Holy Days, Ancient Ways

St. Paul’s suspends classes in observance of Good Friday.  While not all of our families, faculty, or staff are Episcopalian, the school closes to observe one of the most solemn three-day periods in our tradition.

Through the period of Lent and especially as we approach the Holy Week, many Christians are thinking about and reflecting on the sacrifice of Jesus. However, when we are thinking about it with small children, it’s hard to know what to say so they can appreciate it and yet not be disturbed or scared! Over fifty years ago, Sofia Cavalletti (a Hebrew and Scripture scholar) and Gianna Gobbi (her Montessori collaborator), came up with a brilliant idea that allows the children to think about the Lenten story. The City of Jerusalem Map is one of the works in our Catechesis of the Good Shepherd Atrium.

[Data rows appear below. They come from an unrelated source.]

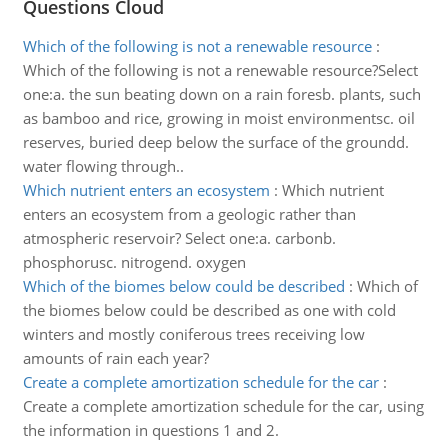
Questions Cloud
Which of the following is not a renewable resource
:
Which of the following is not a renewable resource?Select
one:a. the sun beating down on a rain foresb. plants, such
as bamboo and rice, growing in moist environmentsc. oil
reserves, buried deep below the surface of the groundd.
water flowing through..
Which nutrient enters an ecosystem
:
Which nutrient
enters an ecosystem from a geologic rather than
atmospheric reservoir? Select one:a. carbonb.
phosphorusc. nitrogend. oxygen
Which of the biomes below could be described
:
Which of
the biomes below could be described as one with cold
winters and mostly coniferous trees receiving low
amounts of rain each year?
Create a complete amortization schedule for the car
:
Create a complete amortization schedule for the car, using
the information in questions 1 and 2.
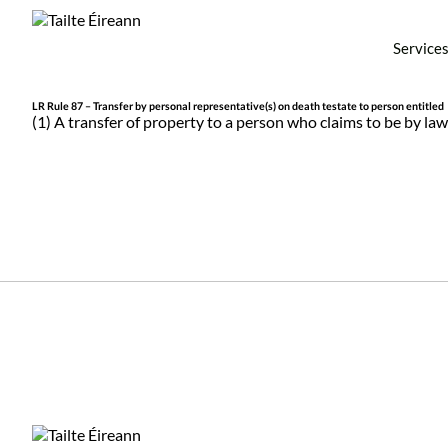
Service
LR Rule 87 – Transfer by personal representative(s) on death testate to person entitled
(1) A transfer of property to a person who claims to be by law 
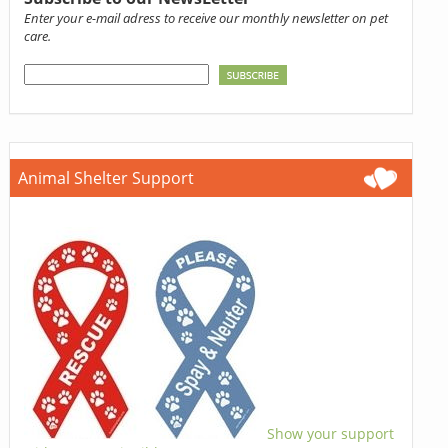
Enter your e-mail adress to receive our monthly newsletter on pet
care.
Animal Shelter Support
Show your support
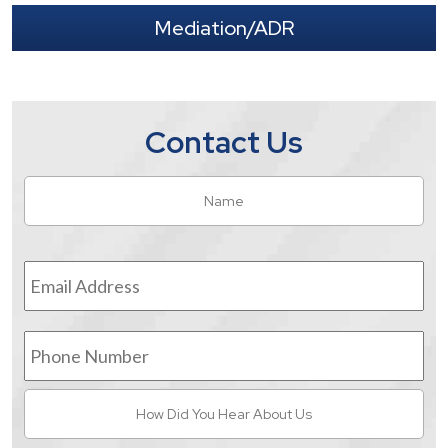
Mediation/ADR
Contact Us
Name
*
Fir
Email
Address
*
Phone
Number
How
Did
You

This is an amazing work that allows us to walk alongside Jesus through his last days, his death and his resurrection. Children come to understand that Jerusalem was a real city, and become familiar with its features. They also begin to appreciate that Jesus spent some of the most important moments of his life in Jerusalem. As I’ve worked with this material over the years and with children of different ages, I’ve come to appreciate it so much. In a very gentle way, without becoming overly emotional, this material takes children to the heart of our faith. It gently explains the last Supper and Jesus’ death, and it celebrates the joy and hope that is His resurrection. The focus is not on Christ’s suffering and death, but rather on His passing through suffering and death to the joy of His resurrection.

Christ is risen!

We can show children the cross and the tomb, but we always remove the cross and replace it with a candle. The candle is lit as we sing:

The light of Christ has come into the world, the light of Christ has come into the world”

Good Friday is the day when the Church marks the death of Jesus, which is a dark day, but is within this darkness that the light of Easter shines. Easter, in contrast to Good Friday, is the brightest and most festive of festivals in the Church for it is the day of Christ’s resurrection. Easter is a day of new life and beginnings.

 

Some Easter “Fun Facts”

  • Why is it called “Easter”? The English word ‘Easter’ comes from the Old English name for a Germanic goddess, whose feast was in April.  The name of the celebration remained even as the religious meaning changed.  Most Christians in the non-English speaking world refer to Easter as ‘Pascha’ coming from the word for Passover in both Greek and Latin.
  • Why is Easter a different date each year? Easter is always the first Sunday after the ecclesiastical full moon that occurs on or before March 21st.  Although all Churches use the same method, Eastern Churches determine March 21st based on the Julian, rather than Gregorian, calendar so the dates for Easter can be as many as five weeks apart.
  • Where does the Easter Bunny come from? In German Lutheran folklore, the “Easter Hare” would come to judge good and bad children, giving toys and decorated eggs as rewards. When Germans immigrated to the United States, they brought this tradition with them, shaping the Easter celebration as we know it today.